Special Issue Information

Dear Colleagues,

Urological malignancies, including prostate, urothelial, renal, and testicular cancers, pose significant challenges to patients due to their heterogeneity and variable responses to treatment. While traditional approaches can lead to suboptimal outcomes and unnecessary toxicity, new targeted therapies may represent a paradigm shift, offering personalised strategies tailored to the unique molecular profiles of tumors and patients.

This Special Issue aims to bring together the latest advances in the discovery, validation, and clinical application of prognostic approaches and monitoring biomarkers for uro-oncology targeted therapies. From genomic and proteomic signatures (taking advantage of recent advances in machine learning and artificial intelligence) to circulating tumor cells and imaging biomarkers, each contribution will provide new insights into treatment response prediction, prognosis estimation, and therapy resistance mechanisms.

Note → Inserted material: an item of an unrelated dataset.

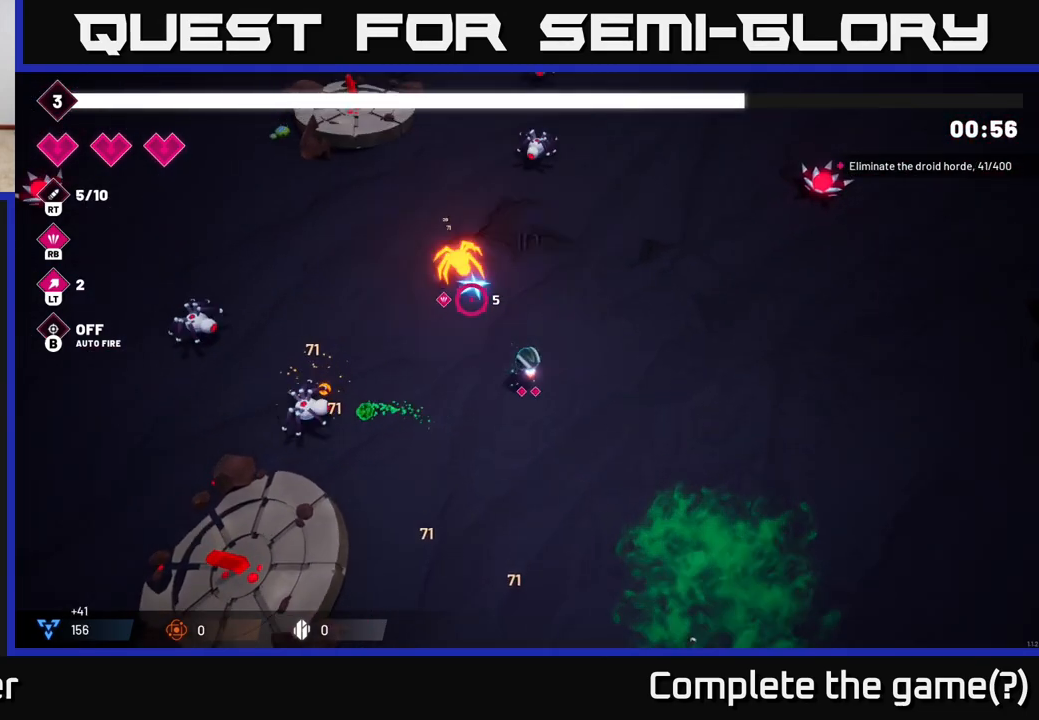
{"buttons": [], "left_stick": "up-left", "right_stick": "up", "events": [[167, "left_stick", "up"], [267, "R2", "up"], [383, "right_stick", "up"], [417, "left_stick", "up-left"]]}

We encourage the submission of original research articles and comprehensive literature reviews that provide an overview of the interdisciplinary collaboration between basic scientists and clinicians and accelerate the translation of biomarker discoveries from bench to bedside, ultimately improving patient outcomes and survival.

Dr. Razvan Bardan
Guest Editor

Manuscript Submission Information

Manuscripts should be submitted online at www.mdpi.com by registering and logging in to this website. Once you are registered, click here to go to the submission form. Manuscripts can be submitted until the deadline. All submissions that pass pre-check are peer-reviewed. Accepted papers will be published continuously in the journal (as soon as accepted) and will be listed together on the special issue website. Research articles, review articles as well as short communications are invited. For planned papers, a title and short abstract (about 100 words) can be sent to the Editorial Office for announcement on this website.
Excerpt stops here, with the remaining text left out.